Lectionary Year A
November 3, 2002
I Thessalonians 2:9-13

Step III: Composition

A. Immediate Context

(JFC) Pre - The first 8 verses of I Thessalonians 2 tell of Paul's being mistreated in Philippi prior to coming to Thessalonica. They emphasize God's leading him on these ventures. He claims to have come without ulterior motives and with compassion like a mother's/nurse's caring for her own children. He affirms his lovingly giving of himself to the Thessalonians as well as giving the Gospel to them.
Post - The rest of I Thessalonians 2 likens the suffering of the Thessalonians to those of the churches in Judea whom the Jews mistreated in ways enumerated there. He predicts punishment for those having disrespecting him and them and Jesus. Then he repeats how he wanted to return to them and that Satan had prevented it. Yet, he concludes with another accolade for their appeal to him as his "glory and joy."

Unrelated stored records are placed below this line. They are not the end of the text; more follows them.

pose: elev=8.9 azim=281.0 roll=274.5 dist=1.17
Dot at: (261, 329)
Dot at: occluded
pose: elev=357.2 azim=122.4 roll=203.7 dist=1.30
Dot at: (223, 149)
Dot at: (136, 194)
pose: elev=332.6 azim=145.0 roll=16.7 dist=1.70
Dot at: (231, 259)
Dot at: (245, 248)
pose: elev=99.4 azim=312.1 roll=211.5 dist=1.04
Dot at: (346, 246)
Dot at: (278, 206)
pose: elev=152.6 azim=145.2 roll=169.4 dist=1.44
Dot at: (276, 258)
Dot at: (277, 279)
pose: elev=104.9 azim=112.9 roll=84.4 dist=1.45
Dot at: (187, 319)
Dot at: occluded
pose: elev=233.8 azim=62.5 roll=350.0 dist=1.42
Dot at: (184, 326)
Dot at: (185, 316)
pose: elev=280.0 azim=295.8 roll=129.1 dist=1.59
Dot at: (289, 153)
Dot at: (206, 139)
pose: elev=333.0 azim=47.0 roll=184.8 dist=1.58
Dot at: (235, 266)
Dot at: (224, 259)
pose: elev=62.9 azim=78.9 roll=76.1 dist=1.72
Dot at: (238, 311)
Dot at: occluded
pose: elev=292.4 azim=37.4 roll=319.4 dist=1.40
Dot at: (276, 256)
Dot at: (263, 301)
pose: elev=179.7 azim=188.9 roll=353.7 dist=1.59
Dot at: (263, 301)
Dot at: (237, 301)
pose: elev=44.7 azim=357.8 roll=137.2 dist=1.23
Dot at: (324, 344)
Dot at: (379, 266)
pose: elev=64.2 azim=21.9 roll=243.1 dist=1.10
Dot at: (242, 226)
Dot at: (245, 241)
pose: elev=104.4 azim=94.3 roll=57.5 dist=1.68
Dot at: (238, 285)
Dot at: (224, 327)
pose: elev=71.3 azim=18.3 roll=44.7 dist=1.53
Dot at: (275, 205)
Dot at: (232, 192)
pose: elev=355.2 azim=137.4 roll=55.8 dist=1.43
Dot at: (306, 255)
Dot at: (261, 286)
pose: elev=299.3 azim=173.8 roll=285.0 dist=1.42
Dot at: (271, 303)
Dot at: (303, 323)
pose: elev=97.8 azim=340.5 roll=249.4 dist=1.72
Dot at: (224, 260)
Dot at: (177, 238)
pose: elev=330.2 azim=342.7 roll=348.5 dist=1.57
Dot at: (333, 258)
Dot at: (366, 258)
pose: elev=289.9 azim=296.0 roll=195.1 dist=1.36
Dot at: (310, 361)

B. Organization of the Compositional Whole

(JFC) The first chapter of this epistle gives a traditional greeting and repeatedly expresses gratitude for the peoples' work and faithfulness, as they had learned from Paul's being there and teaching them. Chapter 2 tells and retells of Paul's work while he was in Thessalonica founding the church there. Then chapter 3 tells of Timothy's mission and how the church there is to strengthen itself. Chapter 4 includes Paul's plea for the purity of family life, verses 1-8. Other ethical and moral topics as well as the importance of publicly showing and telling of Christian principles via obvious behavior are also addressed there, in the 4th chapter, too. Chapter 5 refers repeatedly to the delay of Christ's return and seeks to deal with some questions, re: death, resurrection and end time(s). Leander E. Keck, in The Interpreter's One Volume Commentary On The Bible, identifies "2 sections concern(ed) with the past work of Paul in Thessalonica (chs. 1-3) and the present issues in the church (chs. 4-5)." The Catholic Encyclopedia calls chapters 1 and 3 "personal" and chapters 4 and 5 "doctrinal". Its whole tone or even tendency seems to be full of compassion for the newly organized church that needs some careful guidance from its absent founder, Paul. He emphasizes his thanks for their faith. In addition, the letter is known for its eschatological emphases and its pastoral feelings.

C. Issues of Authorship

(JFC) As previously noted, commentaries agree, Paul is the author of I Thessalonians and it is one of the earliest written parts of the New Testament. He wrote from Corinth in about 50 CE. Paul had been in Thessalonica, Acts 17:1-9 tells us. There Paul preached in the synagogue & converted some Jews by explaining to them using the scriptures with which they were familiar and the necessities of Christ's suffering and death. Of them, we read in Harper's Bible Commentary, "Thessalonica was one of the two most important trading centers in Roman Greece. . . Although it was the Roman capital of Macedonia, Thessalonica remained a free Greek city with its own council . . ." Some there objected to his proclaiming Christ as the Messiah. They interpreted his statements as declaring "another King, Christ", one other than Caesar. Some of Paul's gentile converts helped him & his company leave there to avoid more of what Keck calls, "civil disturbances".